Golf

More seasoned Gonzales ready to make noise in second US Open

Andres Gonzales says his seasoning will help him at his second U.S. Open: “I can go out and prepare more to contend in a major.”
Andres Gonzales says his seasoning will help him at his second U.S. Open: “I can go out and prepare more to contend in a major.” The Associated Press

Andres Gonzales loves everything about being in the Pittsburgh area this week except his golf bag.

Like all the Callaway-sponsored bags for golfers in the 116th U.S. Open at Oakmont Country Club, Gonzales’ bag is black and gold. Those are Steelers’ colors. Gonzales is a devout Seattle Seahawks fan.

“I don’t like it,” he said with a smirk. “But I do what (Callaway) says. It is cool for only one week, I guess.”

And if Gonzales has to personally tote his golf bag through Sunday in his second U.S. Open start, he still would be ecstatic.

Gonzales missed the cut in his previous U.S. Open appearance in 2011 at Congressional Country Club, which is in a Maryland suburb of Washington, D.C.

“I feel way more comfortable than the first time. I was pretty nervous in the first one,” said Gonzales, who grew up in Olympia and played at Capital High School. He lives in Lakewood.

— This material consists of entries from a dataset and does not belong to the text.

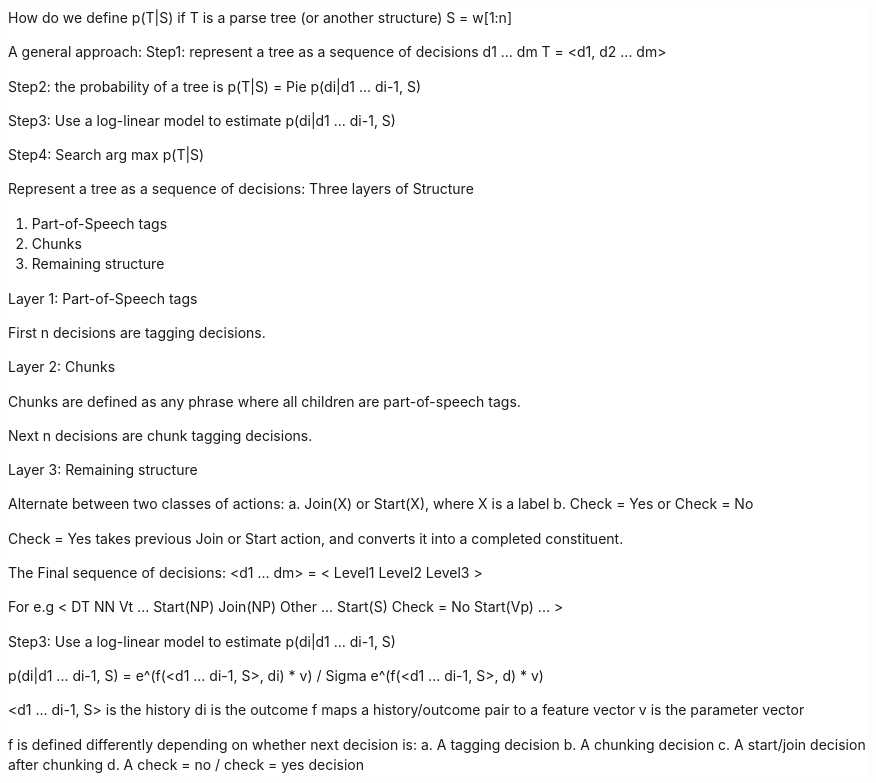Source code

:How do we define p(T|S) if T is a parse tree (or another structure)
S = w[1:n]

A general approach:
Step1: represent a tree as a sequence of decisions d1 ... dm
T = <d1, d2 ... dm>

Step2: the probability of a tree is
p(T|S) = Pie p(di|d1 ... di-1, S)

Step3: Use a log-linear model to estimate
p(di|d1 ... di-1, S)

Step4: Search arg max p(T|S)

Represent a tree as a sequence of decisions:
Three layers of Structure
1. Part-of-Speech tags
2. Chunks
3. Remaining structure

Layer 1:
Part-of-Speech tags

First n decisions are tagging decisions.

Layer 2:
Chunks

Chunks are defined as any phrase where all children are part-of-speech tags.

Next n decisions are chunk tagging decisions.

Layer 3:
Remaining structure

Alternate between two classes of actions:
a. Join(X) or Start(X), where X is a label
b. Check = Yes or Check = No

Check = Yes takes previous Join or Start action, and converts it into a completed constituent.

The Final sequence of decisions:
<d1 ... dm> = < Level1 Level2 Level3 >

For e.g < DT NN Vt ...
		Start(NP) Join(NP) Other ...
		Start(S) Check = No Start(Vp) ... >

Step3: Use a log-linear model to estimate
p(di|d1 ... di-1, S)

p(di|d1 ... di-1, S) = e^(f(<d1 ... di-1, S>, di) * v) / Sigma e^(f(<d1 ... di-1, S>, d) * v)

<d1 ... di-1, S> is the history
di is the outcome
f maps a history/outcome pair to a feature vector
v is the parameter vector

f is defined differently depending on whether next decision is:
a. A tagging decision
b. A chunking decision
c. A start/join decision after chunking
d. A check = no / check = yes decision
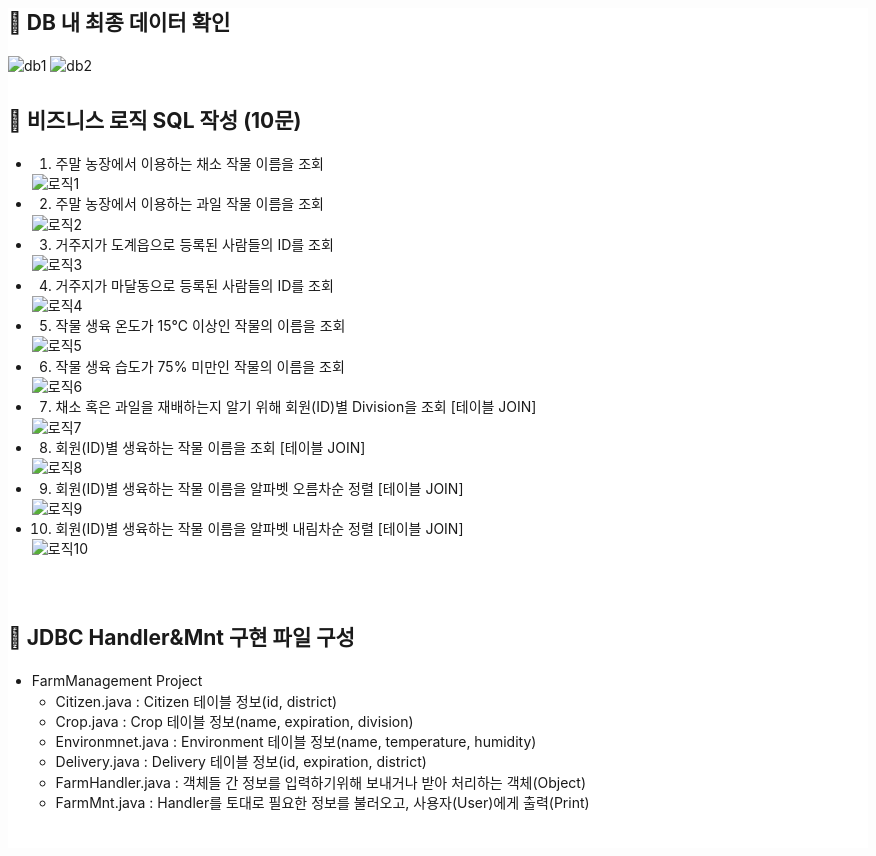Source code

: ## 🔸 DB 내 최종 데이터 확인
<img width="540" alt="db1" src="https://user-images.githubusercontent.com/79084294/147271316-3a2b9b40-ac30-4358-aeb0-28589f5b5353.png">

<img width="540" alt="db2" src="https://user-images.githubusercontent.com/79084294/147271389-b134d570-6aca-43d2-ae7b-af7c30a29f82.png">
<br>

## 🔸 비즈니스 로직 SQL 작성 (10문)
- 1. 주말 농장에서 이용하는 채소 작물 이름을 조회
  <img width="245" alt="로직1" src="https://user-images.githubusercontent.com/79084294/147303967-7dd27c6e-aaee-4420-9894-01bbb3d19495.png">

- 2. 주말 농장에서 이용하는 과일 작물 이름을 조회
  <img width="245" alt="로직2" src="https://user-images.githubusercontent.com/79084294/147271777-65904618-e3bb-4173-bae6-c391eabfebd6.png">

- 3. 거주지가 도계읍으로 등록된 사람들의 ID를 조회
  <img width="245" alt="로직3" src="https://user-images.githubusercontent.com/79084294/147271886-1ba0cf00-ab4c-425c-84ee-385b783ea659.png">

- 4. 거주지가 마달동으로 등록된 사람들의 ID를 조회
  <img width="245" alt="로직4" src="https://user-images.githubusercontent.com/79084294/147271998-c395c933-3626-499f-b7fe-2b6b24cd7acb.png">

- 5. 작물 생육 온도가 15℃ 이상인 작물의 이름을 조회
  <img width="245" alt="로직5" src="https://user-images.githubusercontent.com/79084294/147272330-5194614b-0ae1-4b61-ac96-68970ea60f97.png">

- 6. 작물 생육 습도가 75% 미만인 작물의 이름을 조회
  <img width="245" alt="로직6" src="https://user-images.githubusercontent.com/79084294/147272349-db19ae3a-fd96-4ce1-8a7e-90c66f47ebea.png">

- 7. 채소 혹은 과일을 재배하는지 알기 위해 회원(ID)별 Division을 조회 [테이블 JOIN]
  <img width="275" alt="로직7" src="https://user-images.githubusercontent.com/79084294/147272365-a832dd76-2817-4dd1-b85d-e52655866805.png">

- 8. 회원(ID)별 생육하는 작물 이름을 조회 [테이블 JOIN]
  <img width="275" alt="로직8" src="https://user-images.githubusercontent.com/79084294/147272386-b7bb58d7-5c2e-4ab6-be22-f24e7ee4725e.png">

- 9. 회원(ID)별 생육하는 작물 이름을 알파벳 오름차순 정렬 [테이블 JOIN]
  <img width="275" alt="로직9" src="https://user-images.githubusercontent.com/79084294/147272400-33e94392-811c-438b-935e-c807d2a35c2c.png">

- 10. 회원(ID)별 생육하는 작물 이름을 알파벳 내림차순 정렬 [테이블 JOIN]
  <img width="275" alt="로직10" src="https://user-images.githubusercontent.com/79084294/147272412-bba724c2-9645-4074-8496-5a9997d64671.png">
<br>


## 🔸 JDBC Handler&Mnt 구현 파일 구성
- FarmManagement Project
  - Citizen.java : Citizen 테이블 정보(id, district)
  - Crop.java : Crop 테이블 정보(name, expiration, division)
  - Environmnet.java : Environment 테이블 정보(name, temperature, humidity)
  - Delivery.java : Delivery 테이블 정보(id, expiration, district)
  - FarmHandler.java : 객체들 간 정보를 입력하기위해 보내거나 받아 처리하는 객체(Object)
  - FarmMnt.java : Handler를 토대로 필요한 정보를 불러오고, 사용자(User)에게 출력(Print)
<br>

“I have played in big tournaments since then, and feel like I can go out and prepare more to contend in a major as opposed to last time, when I was just here enjoying it.”

The 33-year-old has gone through plenty in his career since that trip to Congressional.

After 2011, he went to the Web.com Tour, where he earned his first significant victory at the Soboda Golf Classic.

Back on the PGA Tour in 2013, he struggled once more — and found himself playing on the Web.com Tour again.

He won again — at the 2014 Utah Championship.

In 2015, he enjoyed his best season on the PGA Tour, making 17 of 28 cuts and earning a career-best $925,335 to keep full-time playing privileges.

But after some early-season struggles this season, Gonzales made a change. He split with Austin, Texas-based swing instructor Ann Marie Gildersleeve and has been working with Chris Griffin, the assistant professional at Tacoma Country & Golf Club.

“We hit a stalemate, so I decided to move on,” Gonzales said. “I am now working with Griff, even though it hasn’t been for a long time — maybe five hours together. But I am excited.”

After Gonzales was co-medalist at U.S. Open sectional qualifying in Memphis, Tennessee, last week, then missed the cut at the FedEx St. Jude Classic on Friday, he immediately headed to Oakmont.

He walked the front nine Saturday with only a wedge and putter, just to get a feel for the demanding greens.

“Our greens at Tacoma (C&GC) run as good as any greens I’ve putted, including these,” Gonzales said. “These have much more undulation. You have to use much more creativity out here.”

Gonzales played a full practice round Monday, then nine holes apiece on Tuesday and Wednesday to prepare for his 6:45 a.m. EDT tee time Thursday.

“It is very fair. Everything is right in front of you. There are a couple of holes you have to hit into elevated greens, but other than that, you know where it is going,” Gonzales said.

“There are no gimme-a-break holes out here … but I feel pretty good here. The fairways are generous. But when you get off of them, you are in trouble.”